At the AMD CTO Summit held last week in Monterey, California, AMD put a few members of the press under nondisclosure and gave us an unusually detailed look at unpublished products and plans. Much of it is to be kept under wraps, but we were given leave to carry a few facts home to our constituents, including some related to the state of AMD's manufacturing process engineering.
In assessing these facts, three ancient axioms come to mind: Nice guys finish last, slow and steady wins the race, and haste makes waste. I'll let you plug these in as the story unfolds.
FUD (fear, uncertainty and doubt) marketing hits harder now than ever, when investors and analysts fancy themselves armchair experts in semiconductor process technology, and it's not in AMD's character to fight Intel's FUD with fire. It's trying to fight it with facts instead, hoping, perhaps unrealistically, that someone will listen. Intel claims that AMD is ill-equipped to upsize from 200 mm silicon wafers to the 300 mm wafer diameter that's standard at Intel. Wider wafers equates to more chips per wafer, and therefore to potentially higher manufacturing output. However, Intel leaves some elements out of this plot. AMD claims that its yields lead the industry, meaning that it consistently pulls more perfect chips from each manufacturing run than the average, so it hadn't the need to kick up to larger wafers to offset the number of bum chips per run. AMD partners with IBM to develop, test, and prepare each new process so that its kinks are worked out before that process hits manufacturing, rather than working them out on the manufacturing floor.
The methods that AMD and IBM have cooked up take time to manifest as finished product, but the companies use that time to do little side jobs such as periodically reinventing the transistor. The transistor innovation that AMD and IBM have developed brought most of the advantages of process shrink, like lower power consumption and reduced leakage in a transistor's off state, to manufacturing. As a result, AMD carried its present process, 65 nm (which is Intel's standard as well), into production only when its benefits exceeded those delivered by transistor evolution and not as a reaction to Intel or any other competitor. Each generation of AMD64 has increased clock and bus speed, and carried CPUs from single to dual-core, and yet AMD has managed to keep power consumption and heat absolutely flat. As a result, Opteron and Athlon FX, AMD's two leading chip lines, have years-long stability in power, cooling and socket specifications, enabling competition among third party chip set and motherboard makers. Features like hardware RAID, virus protection, firewall and safe overclocking are uncommon among Intel-branded chip sets, but are found frequently even in desktop chip sets made by NVidia and VIA, as well as by AMD's ATI division.

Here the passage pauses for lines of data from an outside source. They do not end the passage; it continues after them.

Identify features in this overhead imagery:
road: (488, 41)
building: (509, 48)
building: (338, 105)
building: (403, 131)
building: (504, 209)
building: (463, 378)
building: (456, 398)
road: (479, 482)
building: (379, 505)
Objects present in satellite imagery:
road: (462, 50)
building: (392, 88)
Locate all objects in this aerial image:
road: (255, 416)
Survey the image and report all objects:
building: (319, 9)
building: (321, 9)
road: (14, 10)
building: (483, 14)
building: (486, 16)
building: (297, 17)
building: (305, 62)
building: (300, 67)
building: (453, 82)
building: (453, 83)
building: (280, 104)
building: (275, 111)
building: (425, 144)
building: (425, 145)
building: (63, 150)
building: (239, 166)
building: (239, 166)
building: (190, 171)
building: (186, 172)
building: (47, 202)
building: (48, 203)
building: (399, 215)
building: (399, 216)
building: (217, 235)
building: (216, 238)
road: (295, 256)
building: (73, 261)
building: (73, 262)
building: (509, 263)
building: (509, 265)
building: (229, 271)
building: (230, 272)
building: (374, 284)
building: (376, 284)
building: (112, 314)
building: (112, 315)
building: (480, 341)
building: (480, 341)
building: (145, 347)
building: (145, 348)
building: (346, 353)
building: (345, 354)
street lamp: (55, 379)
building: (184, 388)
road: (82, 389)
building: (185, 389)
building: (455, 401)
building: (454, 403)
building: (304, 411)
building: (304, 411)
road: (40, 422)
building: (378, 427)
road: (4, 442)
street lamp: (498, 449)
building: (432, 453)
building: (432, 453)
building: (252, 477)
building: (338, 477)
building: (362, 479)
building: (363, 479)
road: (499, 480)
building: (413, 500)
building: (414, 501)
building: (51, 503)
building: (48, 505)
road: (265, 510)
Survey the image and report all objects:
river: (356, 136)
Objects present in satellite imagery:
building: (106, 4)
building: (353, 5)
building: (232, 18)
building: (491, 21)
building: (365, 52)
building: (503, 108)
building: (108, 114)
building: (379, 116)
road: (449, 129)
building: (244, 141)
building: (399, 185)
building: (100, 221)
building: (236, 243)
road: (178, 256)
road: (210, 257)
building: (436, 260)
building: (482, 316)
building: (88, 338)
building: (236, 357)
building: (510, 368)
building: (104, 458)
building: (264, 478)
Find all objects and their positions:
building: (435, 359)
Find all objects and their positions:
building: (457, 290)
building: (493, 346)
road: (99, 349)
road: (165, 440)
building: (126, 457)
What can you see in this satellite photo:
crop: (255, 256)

Regardless of size and position in the market, there is usually a gap between what a company says and what it does. These are hard to find at AMD. At the CTO Summit, AMD laid out a fully-finished 300 mm wafer to touch and photograph, and we were shown specifics on the fab rollout schedule for AMD's 45 nm process. We got an advance look at new AMD/ATI chip set technology as well, along with a completely new and radical AMD CPU, the non-disclosures on which lift this month. AMD is not running behind Intel. It is simply not practicing reactive engineering, and if you pay attention, you'll see that AMD's take on 45 nm process, 300 mm wafers, desktop chipsets and dual-core mobile architecture are more than mere snapshots of the marketed leading edge, which is a coat of gloss on the present. AMD, through its partnership with IBM, defines the leading edge. Watch.